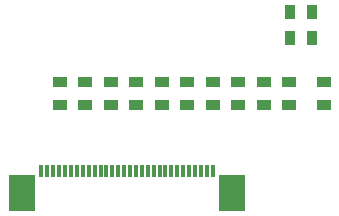
<source format=gtp>
G04 Layer_Color=8421504*
%FSAX25Y25*%
%MOIN*%
G70*
G01*
G75*
%ADD10R,0.05118X0.03543*%
%ADD11R,0.03543X0.05118*%
%ADD12R,0.09055X0.12205*%
%ADD13R,0.01181X0.04331*%
D10*
X0407500Y0347760D02*
D03*
Y0355240D02*
D03*
X0450000Y0355240D02*
D03*
Y0347760D02*
D03*
X0373500Y0347760D02*
D03*
Y0355240D02*
D03*
X0441500Y0355240D02*
D03*
Y0347760D02*
D03*
X0382000Y0347760D02*
D03*
Y0355240D02*
D03*
X0433000Y0355240D02*
D03*
Y0347760D02*
D03*
X0461500Y0347760D02*
D03*
Y0355240D02*
D03*
X0390500Y0347760D02*
D03*
Y0355240D02*
D03*
X0424500Y0355240D02*
D03*
Y0347760D02*
D03*
X0399000Y0347760D02*
D03*
Y0355240D02*
D03*
X0416000Y0347760D02*
D03*
Y0355240D02*
D03*
D11*
X0457740Y0378500D02*
D03*
X0450260D02*
D03*
X0457740Y0370000D02*
D03*
X0450260D02*
D03*
D12*
X0431138Y0318457D02*
D03*
X0360862D02*
D03*
D13*
X0424543Y0325543D02*
D03*
X0422575D02*
D03*
X0420606D02*
D03*
X0418638D02*
D03*
X0416669D02*
D03*
X0414701D02*
D03*
X0412732D02*
D03*
X0410764D02*
D03*
X0408795D02*
D03*
X0406827D02*
D03*
X0404858D02*
D03*
X0402890D02*
D03*
X0400921D02*
D03*
X0398953D02*
D03*
X0396984D02*
D03*
X0395016D02*
D03*
X0393047D02*
D03*
X0391079D02*
D03*
X0389110D02*
D03*
X0387142D02*
D03*
X0385173D02*
D03*
X0383205D02*
D03*
X0381236D02*
D03*
X0379268D02*
D03*
X0377299D02*
D03*
X0375331D02*
D03*
X0373362D02*
D03*
X0371394D02*
D03*
X0369425D02*
D03*
X0367457D02*
D03*
M02*

</source>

----

» DIRECTIONS FOR THIS TASK:
Give the records again without a single change, and exclude the pictures.

» RESULT OF THIS EXERCISE:
<source format=gtp>
G04 Layer_Color=8421504*
%FSAX25Y25*%
%MOIN*%
G70*
G01*
G75*
%ADD10R,0.05118X0.03543*%
%ADD11R,0.03543X0.05118*%
%ADD12R,0.09055X0.12205*%
%ADD13R,0.01181X0.04331*%
D10*
X0407500Y0347760D02*
D03*
Y0355240D02*
D03*
X0450000Y0355240D02*
D03*
Y0347760D02*
D03*
X0373500Y0347760D02*
D03*
Y0355240D02*
D03*
X0441500Y0355240D02*
D03*
Y0347760D02*
D03*
X0382000Y0347760D02*
D03*
Y0355240D02*
D03*
X0433000Y0355240D02*
D03*
Y0347760D02*
D03*
X0461500Y0347760D02*
D03*
Y0355240D02*
D03*
X0390500Y0347760D02*
D03*
Y0355240D02*
D03*
X0424500Y0355240D02*
D03*
Y0347760D02*
D03*
X0399000Y0347760D02*
D03*
Y0355240D02*
D03*
X0416000Y0347760D02*
D03*
Y0355240D02*
D03*
D11*
X0457740Y0378500D02*
D03*
X0450260D02*
D03*
X0457740Y0370000D02*
D03*
X0450260D02*
D03*
D12*
X0431138Y0318457D02*
D03*
X0360862D02*
D03*
D13*
X0424543Y0325543D02*
D03*
X0422575D02*
D03*
X0420606D02*
D03*
X0418638D02*
D03*
X0416669D02*
D03*
X0414701D02*
D03*
X0412732D02*
D03*
X0410764D02*
D03*
X0408795D02*
D03*
X0406827D02*
D03*
X0404858D02*
D03*
X0402890D02*
D03*
X0400921D02*
D03*
X0398953D02*
D03*
X0396984D02*
D03*
X0395016D02*
D03*
X0393047D02*
D03*
X0391079D02*
D03*
X0389110D02*
D03*
X0387142D02*
D03*
X0385173D02*
D03*
X0383205D02*
D03*
X0381236D02*
D03*
X0379268D02*
D03*
X0377299D02*
D03*
X0375331D02*
D03*
X0373362D02*
D03*
X0371394D02*
D03*
X0369425D02*
D03*
X0367457D02*
D03*
M02*

</source>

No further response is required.